Third, there is room to improve the law school curriculum. The historical shift of the past one hundred-plus years from a political economy structured almost exclusively by private transactions of many relatively equal actors governed by private law to an economy dominated by institutional and governmental actors regulated by administrative law needs to be reflected in law school. A first-year curriculum dominated by common law courses, even supplemented by constitutional law, gives a misleading impression of what is the law-in-action in America today.

Fourth is the under-utilization of the existing clinical courses. Perhaps law students should be required to take one clinical course or participate in a legal internship. At the very least, they should be strongly encouraged to do so.

Legal education is not for everyone; there are more than enough law graduates every year. But legal education is just that. There's a reason why there are over 200 law schools in America and no lawyering schools. Until the turn of the millennium, law firms understood that they too had a place in legal education. Today they want to shift the cost of what they had borne to the law schools and ultimately law students. A nice (and profitable) trick if they can pull it off.

1 comment:

  1. There are two main insights contained within your blog that I feel compelled to address. In fact, they are two very important topics which I have been discussing (griping about) over the course of the past several weeks. Thus, it is time to bring the cards out onto the table.

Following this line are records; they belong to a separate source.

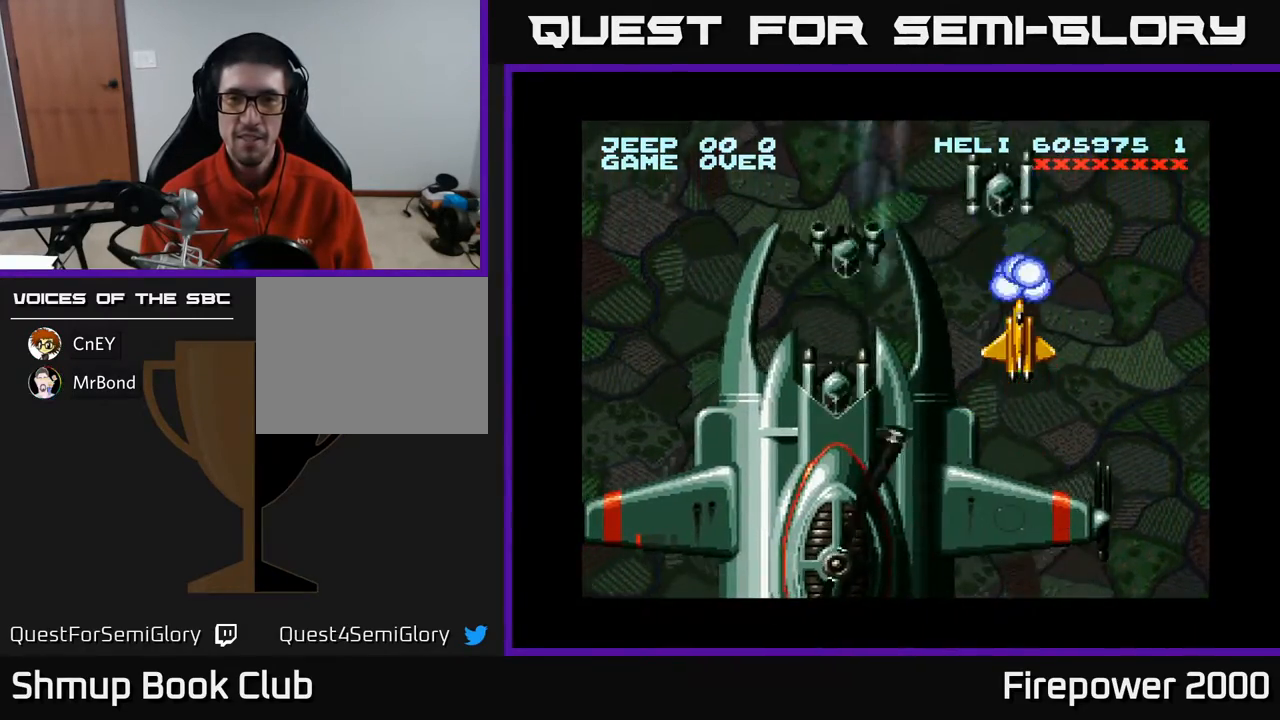
{"buttons": ["A"], "events": [[100, "DPAD_RIGHT", "down"], [150, "DPAD_RIGHT", "up"]]}
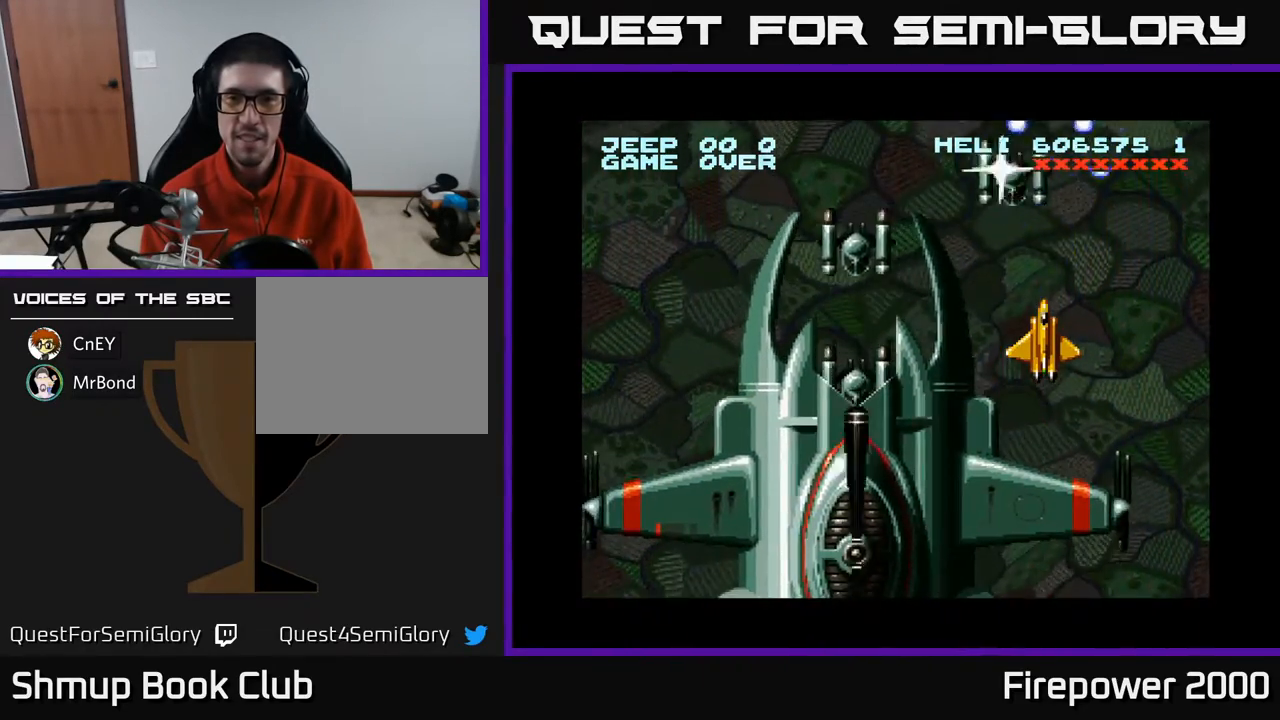
{"buttons": ["A"], "events": []}
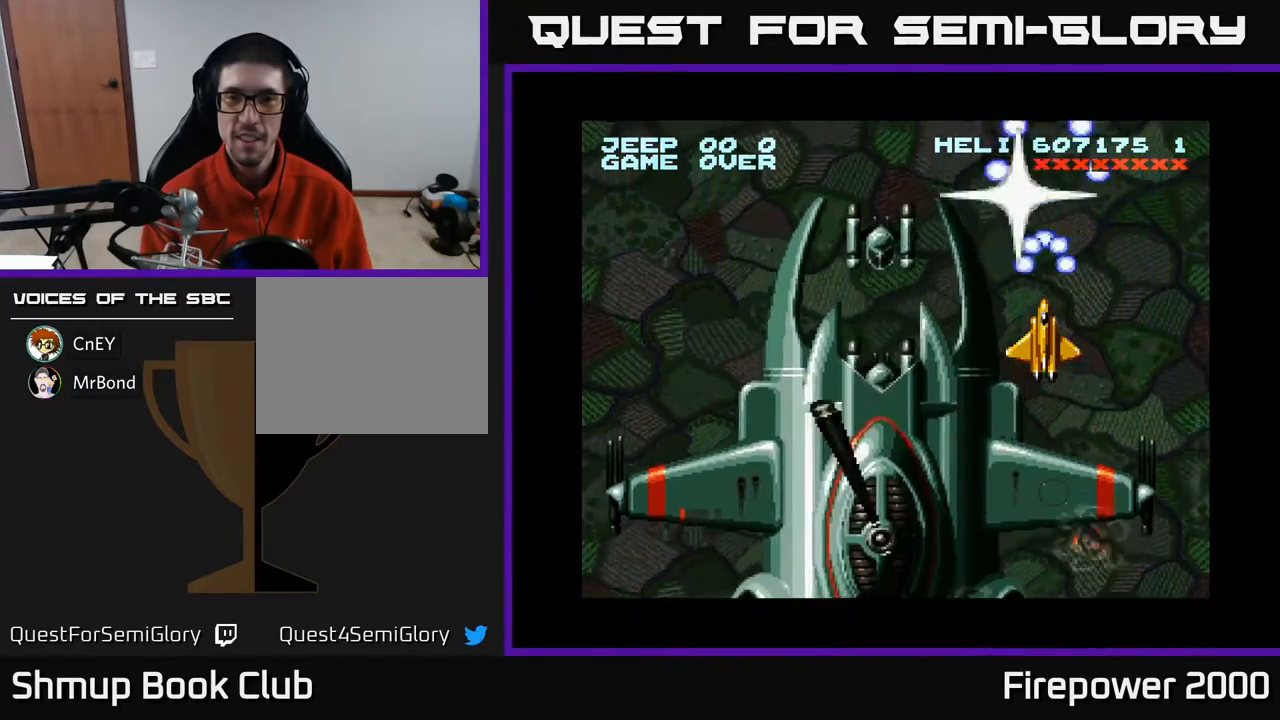
{"buttons": ["A"], "events": [[117, "DPAD_RIGHT", "down"], [217, "DPAD_RIGHT", "up"]]}
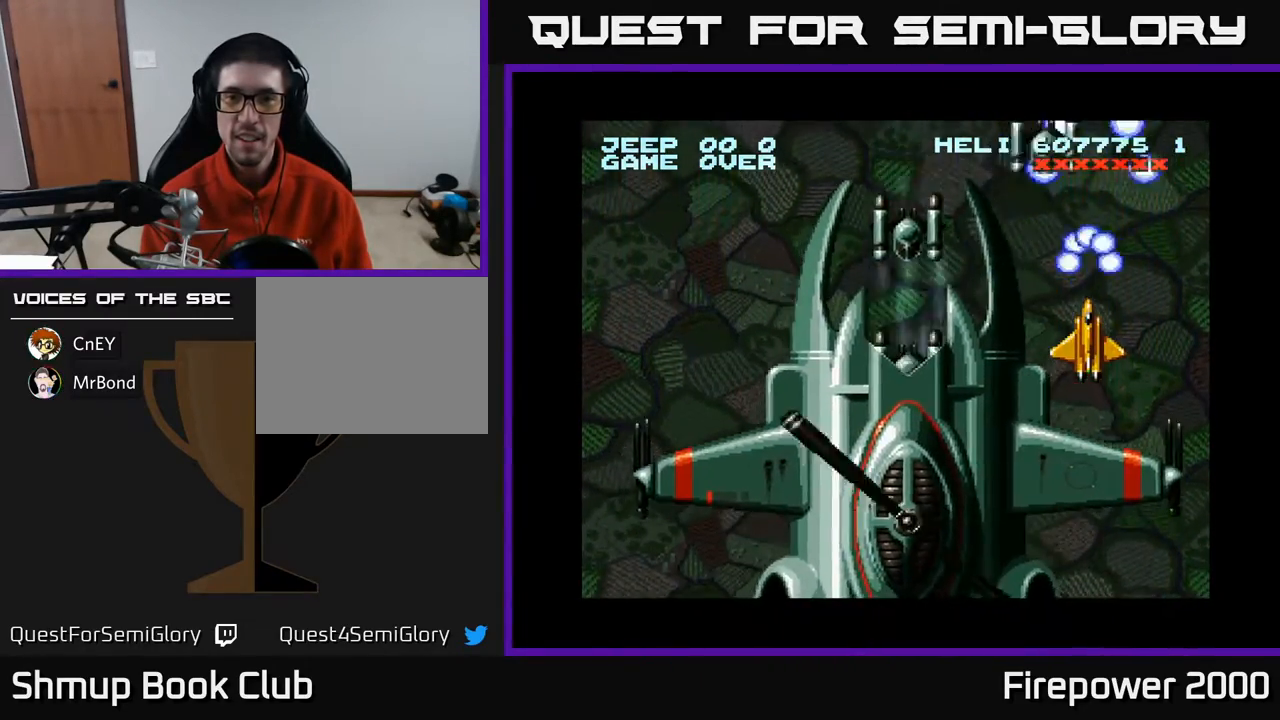
{"buttons": ["A"], "events": [[83, "DPAD_RIGHT", "down"], [150, "DPAD_RIGHT", "up"]]}
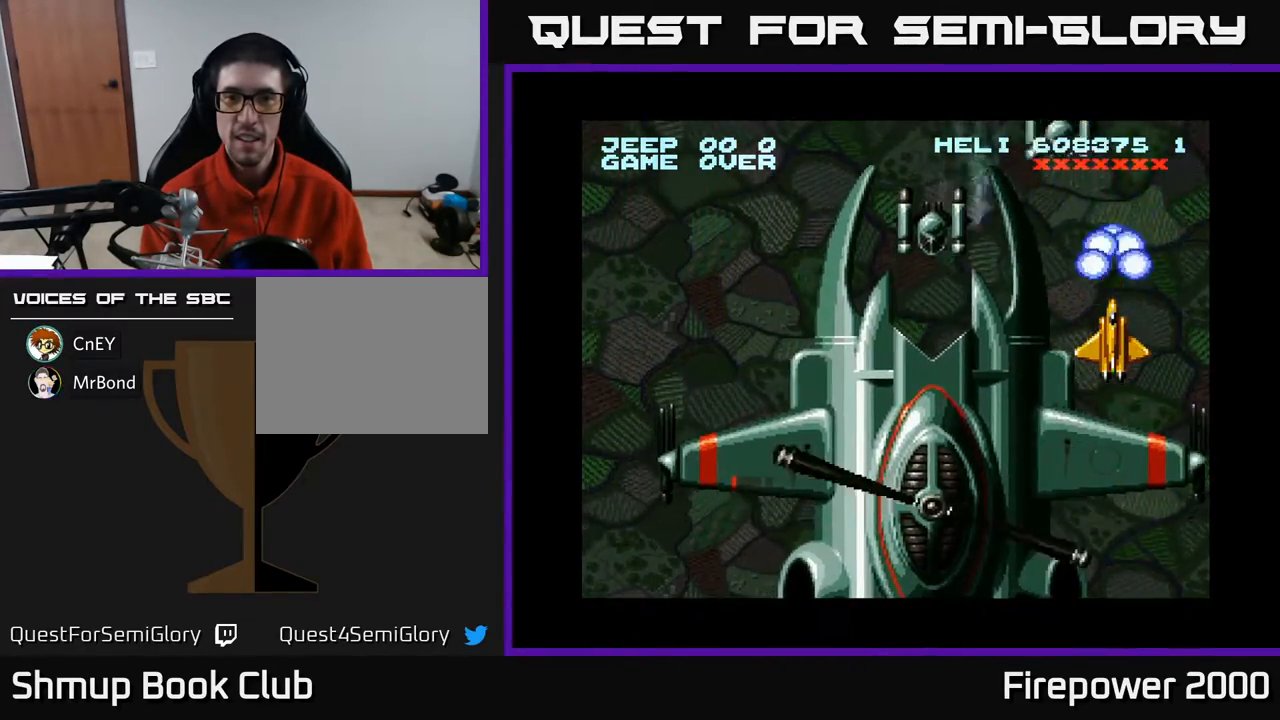
{"buttons": ["A"], "events": [[217, "DPAD_RIGHT", "down"], [300, "DPAD_RIGHT", "up"]]}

    First, Siegel offers quotes as opposed to analysis. I was struck by this contention immediately after first reading his article the day it was published. However, I inevitably became more frustrated by this "quotation spouting" as many other members of legal academia proceeded to respond to Siegel's article. Everyone seems to have an opinion, yet no one truly offered suggestions for reform that were practical and realistic. Theory simply will not make the grade at this juncture in the journey to legal education reform. I am more inclined, as a student, to listen to those that can offer actual steps or suggestions for correcting what many believe is in need of change.

    Second, I concur with the idea that clinics (and also practicums) are underutilized by law students. Law schools are taking the brunt of the recent attacks. However, this is not entirely fair. Law students must be held accountable for their own educational decisions. Critics cannot very well sit there at a computer and proceed to attack law schools when clinics and practicums are readily available for students to participate in. The sad reality is that many students would prefer to take courses that ensure them an easy 'A,' as opposed to taking a course that would help them once they enter the actual practice of law. I was shocked last year to find that a Civil Litigation Practicum, offered at Regent, was canceled because only another student and myself applied. Additionally, it was to my amazement and disappointment at how many students decided to not apply for internships after their first year of law school. Thus, law students must step up to the plate and take control of their education as well. It is true that law schools cannot possibly teach everything in three years. There must be a cohesive counter-balance if reforms are to be integrated. Each course will require something different. Not every course will be able to integrate a full range of practical skills exercises, for example.

    With all of that said, legal education is need of reform. However, it is something that must be done overtime and done cautiously, so as to not lose the ability imparting the law.

    Lastly, my final criticism of Siegel's article is that it appears his rantings can mostly be directed to top tier law schools. He failed to mention law schools that ARE integrating reforms, such as practical skills and professional identity.